Required action
How many of the lines below hold the string "estas"? Say only the number.

-- Data provided follows --

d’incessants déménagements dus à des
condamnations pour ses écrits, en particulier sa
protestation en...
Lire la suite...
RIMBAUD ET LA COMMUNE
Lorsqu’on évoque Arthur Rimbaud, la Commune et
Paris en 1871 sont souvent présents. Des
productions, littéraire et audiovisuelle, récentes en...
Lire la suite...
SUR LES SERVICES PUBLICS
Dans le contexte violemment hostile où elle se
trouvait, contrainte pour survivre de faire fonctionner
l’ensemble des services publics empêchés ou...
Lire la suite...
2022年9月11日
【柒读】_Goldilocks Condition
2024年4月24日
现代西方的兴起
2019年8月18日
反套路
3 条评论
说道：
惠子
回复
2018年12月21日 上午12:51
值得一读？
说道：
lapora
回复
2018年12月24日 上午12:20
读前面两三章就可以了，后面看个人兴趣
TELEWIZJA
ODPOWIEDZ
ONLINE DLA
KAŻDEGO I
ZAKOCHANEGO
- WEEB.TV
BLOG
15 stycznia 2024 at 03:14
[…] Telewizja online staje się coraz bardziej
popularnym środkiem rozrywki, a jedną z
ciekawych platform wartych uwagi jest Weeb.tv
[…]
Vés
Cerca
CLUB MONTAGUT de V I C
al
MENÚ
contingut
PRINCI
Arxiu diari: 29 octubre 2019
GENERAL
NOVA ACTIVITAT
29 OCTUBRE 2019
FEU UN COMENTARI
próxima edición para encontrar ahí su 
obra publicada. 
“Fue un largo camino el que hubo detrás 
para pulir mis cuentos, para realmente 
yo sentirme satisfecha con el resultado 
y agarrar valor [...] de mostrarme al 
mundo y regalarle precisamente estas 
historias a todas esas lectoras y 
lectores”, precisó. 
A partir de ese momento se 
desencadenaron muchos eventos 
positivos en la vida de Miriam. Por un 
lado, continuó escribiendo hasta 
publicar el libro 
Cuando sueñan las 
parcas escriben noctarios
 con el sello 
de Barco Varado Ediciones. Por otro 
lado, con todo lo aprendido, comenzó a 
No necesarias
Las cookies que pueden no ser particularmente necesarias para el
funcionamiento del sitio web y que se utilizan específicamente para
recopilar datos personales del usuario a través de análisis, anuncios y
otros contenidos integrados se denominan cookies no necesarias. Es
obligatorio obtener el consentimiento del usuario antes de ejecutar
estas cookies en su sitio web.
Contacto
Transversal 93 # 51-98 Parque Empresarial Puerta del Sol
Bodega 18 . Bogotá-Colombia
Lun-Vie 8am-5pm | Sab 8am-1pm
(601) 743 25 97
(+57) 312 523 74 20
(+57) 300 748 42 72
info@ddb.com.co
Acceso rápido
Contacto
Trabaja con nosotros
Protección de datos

-- Data provided concluded --

Response area
2